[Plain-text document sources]
Start of Block
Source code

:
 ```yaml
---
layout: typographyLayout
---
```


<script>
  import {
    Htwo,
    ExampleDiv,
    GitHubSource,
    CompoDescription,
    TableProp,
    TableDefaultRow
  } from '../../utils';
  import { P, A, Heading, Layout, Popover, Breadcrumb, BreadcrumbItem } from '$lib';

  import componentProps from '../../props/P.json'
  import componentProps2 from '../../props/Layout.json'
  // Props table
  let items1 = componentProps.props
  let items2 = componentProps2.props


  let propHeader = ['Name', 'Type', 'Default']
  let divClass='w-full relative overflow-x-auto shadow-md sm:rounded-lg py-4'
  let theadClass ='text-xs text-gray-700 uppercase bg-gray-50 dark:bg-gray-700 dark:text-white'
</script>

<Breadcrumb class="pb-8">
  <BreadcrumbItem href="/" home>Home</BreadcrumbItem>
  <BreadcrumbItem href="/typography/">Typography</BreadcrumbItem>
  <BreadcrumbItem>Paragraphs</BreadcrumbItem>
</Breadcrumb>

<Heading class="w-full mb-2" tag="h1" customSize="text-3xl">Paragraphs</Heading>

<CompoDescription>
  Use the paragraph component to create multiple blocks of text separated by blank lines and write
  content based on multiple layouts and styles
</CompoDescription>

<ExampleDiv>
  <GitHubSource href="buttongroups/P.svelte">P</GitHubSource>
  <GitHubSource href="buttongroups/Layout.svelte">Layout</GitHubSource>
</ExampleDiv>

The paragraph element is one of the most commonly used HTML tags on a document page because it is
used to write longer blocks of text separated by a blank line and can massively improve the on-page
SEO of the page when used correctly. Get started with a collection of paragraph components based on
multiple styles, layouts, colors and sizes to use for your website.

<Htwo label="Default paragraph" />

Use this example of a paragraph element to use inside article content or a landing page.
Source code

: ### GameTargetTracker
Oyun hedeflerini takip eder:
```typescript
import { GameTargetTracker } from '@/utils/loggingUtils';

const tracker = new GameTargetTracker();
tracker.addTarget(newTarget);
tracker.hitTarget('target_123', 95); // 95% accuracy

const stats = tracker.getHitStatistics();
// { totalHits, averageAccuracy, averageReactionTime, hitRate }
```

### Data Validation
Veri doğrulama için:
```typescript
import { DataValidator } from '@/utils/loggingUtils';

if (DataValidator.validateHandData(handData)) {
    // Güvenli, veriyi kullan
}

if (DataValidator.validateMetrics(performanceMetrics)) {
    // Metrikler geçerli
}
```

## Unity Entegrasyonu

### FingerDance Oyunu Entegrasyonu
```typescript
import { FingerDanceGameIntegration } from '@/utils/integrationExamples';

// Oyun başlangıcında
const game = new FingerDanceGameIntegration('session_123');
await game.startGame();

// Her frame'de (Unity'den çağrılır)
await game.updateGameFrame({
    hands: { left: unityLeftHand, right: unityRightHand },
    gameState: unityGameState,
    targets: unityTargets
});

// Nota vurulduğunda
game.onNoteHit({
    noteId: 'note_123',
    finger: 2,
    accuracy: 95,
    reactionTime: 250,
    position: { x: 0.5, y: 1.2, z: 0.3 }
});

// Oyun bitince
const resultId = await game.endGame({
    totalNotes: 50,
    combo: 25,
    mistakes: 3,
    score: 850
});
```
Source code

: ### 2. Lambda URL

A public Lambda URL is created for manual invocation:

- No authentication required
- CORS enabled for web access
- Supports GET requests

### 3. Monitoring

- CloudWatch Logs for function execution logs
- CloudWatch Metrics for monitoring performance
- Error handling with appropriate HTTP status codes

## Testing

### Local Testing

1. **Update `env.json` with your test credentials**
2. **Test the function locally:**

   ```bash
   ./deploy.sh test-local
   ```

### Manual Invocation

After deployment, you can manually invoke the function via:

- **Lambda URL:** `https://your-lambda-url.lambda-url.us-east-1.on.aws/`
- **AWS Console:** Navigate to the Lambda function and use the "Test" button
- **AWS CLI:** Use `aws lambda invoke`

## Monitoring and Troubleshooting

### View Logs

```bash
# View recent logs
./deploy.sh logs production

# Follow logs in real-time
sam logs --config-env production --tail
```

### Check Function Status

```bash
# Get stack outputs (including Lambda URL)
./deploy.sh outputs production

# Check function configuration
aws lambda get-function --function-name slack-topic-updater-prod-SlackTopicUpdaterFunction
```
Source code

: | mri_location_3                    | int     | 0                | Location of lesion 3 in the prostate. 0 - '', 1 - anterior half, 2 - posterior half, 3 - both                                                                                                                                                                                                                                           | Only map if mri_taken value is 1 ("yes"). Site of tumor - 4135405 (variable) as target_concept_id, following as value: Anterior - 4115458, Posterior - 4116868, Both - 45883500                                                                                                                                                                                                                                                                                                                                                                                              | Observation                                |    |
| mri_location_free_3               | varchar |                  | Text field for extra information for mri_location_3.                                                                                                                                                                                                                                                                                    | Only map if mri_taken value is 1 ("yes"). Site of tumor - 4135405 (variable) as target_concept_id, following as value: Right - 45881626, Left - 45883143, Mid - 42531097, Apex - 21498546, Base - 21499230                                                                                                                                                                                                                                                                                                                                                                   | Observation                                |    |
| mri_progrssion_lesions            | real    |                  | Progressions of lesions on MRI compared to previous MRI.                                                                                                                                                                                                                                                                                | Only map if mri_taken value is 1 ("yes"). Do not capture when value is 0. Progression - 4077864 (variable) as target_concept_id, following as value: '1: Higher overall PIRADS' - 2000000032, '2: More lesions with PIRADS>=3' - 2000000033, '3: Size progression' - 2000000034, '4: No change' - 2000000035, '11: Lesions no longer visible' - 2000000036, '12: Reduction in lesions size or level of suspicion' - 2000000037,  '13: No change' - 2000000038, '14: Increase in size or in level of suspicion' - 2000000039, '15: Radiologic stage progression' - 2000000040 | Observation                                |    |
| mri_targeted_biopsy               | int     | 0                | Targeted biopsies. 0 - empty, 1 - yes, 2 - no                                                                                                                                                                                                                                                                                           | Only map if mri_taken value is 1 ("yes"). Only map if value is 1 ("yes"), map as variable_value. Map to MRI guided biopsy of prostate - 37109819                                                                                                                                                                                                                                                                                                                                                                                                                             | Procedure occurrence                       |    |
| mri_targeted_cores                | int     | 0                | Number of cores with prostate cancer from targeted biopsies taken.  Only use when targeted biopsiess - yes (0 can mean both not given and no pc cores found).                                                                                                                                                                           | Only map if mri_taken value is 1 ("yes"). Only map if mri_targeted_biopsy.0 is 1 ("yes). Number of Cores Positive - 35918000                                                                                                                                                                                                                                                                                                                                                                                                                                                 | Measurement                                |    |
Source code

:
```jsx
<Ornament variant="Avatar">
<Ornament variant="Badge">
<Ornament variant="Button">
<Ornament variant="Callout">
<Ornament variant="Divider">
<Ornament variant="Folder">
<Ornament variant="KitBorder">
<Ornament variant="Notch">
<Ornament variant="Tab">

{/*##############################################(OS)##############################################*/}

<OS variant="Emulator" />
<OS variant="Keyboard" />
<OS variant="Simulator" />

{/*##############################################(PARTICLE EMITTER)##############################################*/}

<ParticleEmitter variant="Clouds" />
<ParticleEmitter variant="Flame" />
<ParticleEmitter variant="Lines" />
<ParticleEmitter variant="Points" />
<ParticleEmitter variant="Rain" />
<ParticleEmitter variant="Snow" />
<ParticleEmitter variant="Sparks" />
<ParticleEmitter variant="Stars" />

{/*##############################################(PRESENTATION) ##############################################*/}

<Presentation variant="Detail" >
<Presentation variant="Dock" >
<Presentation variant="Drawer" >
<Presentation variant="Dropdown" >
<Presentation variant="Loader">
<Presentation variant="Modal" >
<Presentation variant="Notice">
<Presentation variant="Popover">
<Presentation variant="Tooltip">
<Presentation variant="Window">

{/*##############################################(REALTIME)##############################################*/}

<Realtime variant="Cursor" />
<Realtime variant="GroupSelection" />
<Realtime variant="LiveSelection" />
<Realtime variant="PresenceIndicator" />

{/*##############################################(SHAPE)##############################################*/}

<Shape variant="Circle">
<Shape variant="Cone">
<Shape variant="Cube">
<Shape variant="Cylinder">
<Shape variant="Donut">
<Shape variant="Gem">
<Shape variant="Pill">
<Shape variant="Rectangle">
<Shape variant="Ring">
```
End of Block
DIRECTIONS FOR THIS TASK -
The lines needed run from the first line of the data through the line containing "The paragraph element"; give them again exactly and nothing else.

YOUR SOLUTION -
Source code

:
 ```yaml
---
layout: typographyLayout
---
```


<script>
  import {
    Htwo,
    ExampleDiv,
    GitHubSource,
    CompoDescription,
    TableProp,
    TableDefaultRow
  } from '../../utils';
  import { P, A, Heading, Layout, Popover, Breadcrumb, BreadcrumbItem } from '$lib';

  import componentProps from '../../props/P.json'
  import componentProps2 from '../../props/Layout.json'
  // Props table
  let items1 = componentProps.props
  let items2 = componentProps2.props


  let propHeader = ['Name', 'Type', 'Default']
  let divClass='w-full relative overflow-x-auto shadow-md sm:rounded-lg py-4'
  let theadClass ='text-xs text-gray-700 uppercase bg-gray-50 dark:bg-gray-700 dark:text-white'
</script>

<Breadcrumb class="pb-8">
  <BreadcrumbItem href="/" home>Home</BreadcrumbItem>
  <BreadcrumbItem href="/typography/">Typography</BreadcrumbItem>
  <BreadcrumbItem>Paragraphs</BreadcrumbItem>
</Breadcrumb>

<Heading class="w-full mb-2" tag="h1" customSize="text-3xl">Paragraphs</Heading>

<CompoDescription>
  Use the paragraph component to create multiple blocks of text separated by blank lines and write
  content based on multiple layouts and styles
</CompoDescription>

<ExampleDiv>
  <GitHubSource href="buttongroups/P.svelte">P</GitHubSource>
  <GitHubSource href="buttongroups/Layout.svelte">Layout</GitHubSource>
</ExampleDiv>

The paragraph element is one of the most commonly used HTML tags on a document page because it is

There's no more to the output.